If you spend any time around the Financial Independence movement you quickly come across the 4% rule, which basically says you can withdraw from your investments 4% inflation adjusted forever without running out of money. The inverse of this is take your annual spending x25 and this equals the investments you need to cover those expenses.
There is some debate around the edges, but enough other people have written about this we’ll use this. More reading here and here plus a great podcast episode here among many others sources you can find with a quick google search.
It’s really powerful to understand this but to the uninitiated it can feel overwhelming: if a professional couple making $60k take home incomes with zero savings is spending essentially all of their money this means they need $1.5M to be financially independent, which if you have a savings rate of zero is unattainable and overwhelming.
At first glance it is hard to understand how making coffee at home vs Starbucks, cooking at home, or even a $300 a month car payment can even put a dent in this. But, it’s shocking once you understand this: for middle-class America the path to Financial Independence is most easily attained by spending less.
Let’s take that $300 car payment for an example. Even beyond factoring all the other costs of driving, avoiding a car payment alone means you need $90k less in assets ($300/mo x 12/year x 25) to support that cash outflow, forever. That is crazy. So is this table:
If you spend $3,500/month you need over $1,050,000 to be Financial Independent. But if you can spend $2,000/month you only need $600,000. This means you need $450,000 less money to support your lifestyle, forever.
It is just insane. And if you can live on $1,500 a month which is far more than anyone needs for a happy life, you only need $450,000 forever. Alternatively if you spend $2,500 but have $1,000 from renting part of your house or a part time job, you still only need $450,000 forever.

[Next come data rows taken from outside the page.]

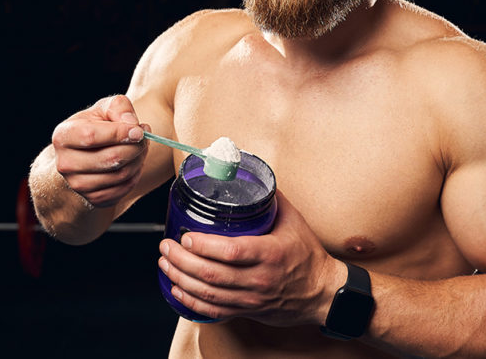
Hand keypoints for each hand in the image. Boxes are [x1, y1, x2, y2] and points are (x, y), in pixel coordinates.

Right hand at [50, 94, 148, 207]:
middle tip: (144, 137)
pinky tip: (133, 162)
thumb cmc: (96, 126)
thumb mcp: (104, 108)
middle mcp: (65, 163)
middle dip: (135, 147)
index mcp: (63, 136)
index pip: (91, 136)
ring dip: (138, 160)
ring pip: (120, 175)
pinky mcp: (93, 198)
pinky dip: (135, 175)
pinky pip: (123, 189)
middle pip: (110, 159)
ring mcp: (77, 184)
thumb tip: (132, 125)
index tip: (139, 130)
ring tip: (140, 148)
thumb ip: (119, 107)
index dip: (119, 133)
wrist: (84, 154)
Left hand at [158, 191, 344, 325]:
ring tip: (165, 262)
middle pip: (212, 275)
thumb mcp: (294, 221)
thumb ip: (269, 198)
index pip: (232, 252)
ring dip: (180, 279)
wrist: (321, 292)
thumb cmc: (307, 254)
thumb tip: (246, 174)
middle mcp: (259, 279)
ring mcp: (251, 299)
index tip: (186, 236)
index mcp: (271, 254)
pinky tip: (176, 289)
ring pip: (208, 294)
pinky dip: (190, 302)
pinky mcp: (246, 311)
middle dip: (182, 260)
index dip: (204, 246)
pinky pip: (213, 311)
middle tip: (167, 245)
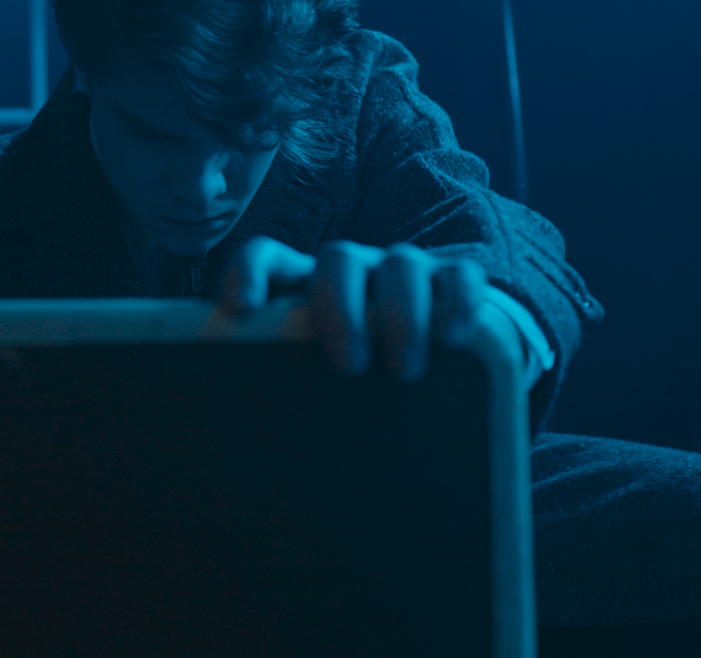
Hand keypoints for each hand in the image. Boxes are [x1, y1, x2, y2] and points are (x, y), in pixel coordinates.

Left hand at [222, 236, 487, 380]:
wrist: (428, 371)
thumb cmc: (344, 380)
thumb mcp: (306, 378)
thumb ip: (277, 386)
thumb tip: (240, 443)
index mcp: (302, 286)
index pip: (267, 256)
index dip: (249, 272)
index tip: (240, 308)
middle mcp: (350, 270)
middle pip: (338, 259)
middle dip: (340, 308)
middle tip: (348, 365)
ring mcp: (401, 271)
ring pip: (401, 264)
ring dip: (402, 314)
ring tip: (404, 371)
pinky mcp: (452, 282)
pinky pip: (461, 275)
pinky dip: (459, 300)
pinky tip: (454, 336)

And $450,000 just isn’t that much money if you are middle class in the US and you learn basic frugality skills and invest it. I’m sure the average person wouldn’t agree with me here, but check out this chart assuming 7% annual return:
In the first part of this article I noted that if you dropped your spending from $3,500 to $2,000/month you need $450,000 less investments to be Financially Independent. But that’s only half the story: if you take that $1,500 a month and invest in, in 15 years you have $475,443 in investments. That’s a combined $925K net positive to your financial life!!!! All from cutting $1,500 a month in spending and still being at a super comfortable level of living expenses.
If you don’t like my numbers for starting and ending spending, you can pick any that you want, but the math will be the same: $1,500 less in spending a month = $925k of incremental-needs-adjusted wealth. Boom.
And if you are someone making a middle-class income spending 100% or more of all your money, spending $1,500 less in a month isn’t that hard. But, it’s also not all or nothing. If you spend even $500 less in a month the math still works out to be $150k less investments needed + $158k of future invested value = $308k of incremental-needs-adjusted wealth. Your financial picture gets brighter for each step you take.
It is clear: Spending Less is an Unstoppable Wealth Building Machine.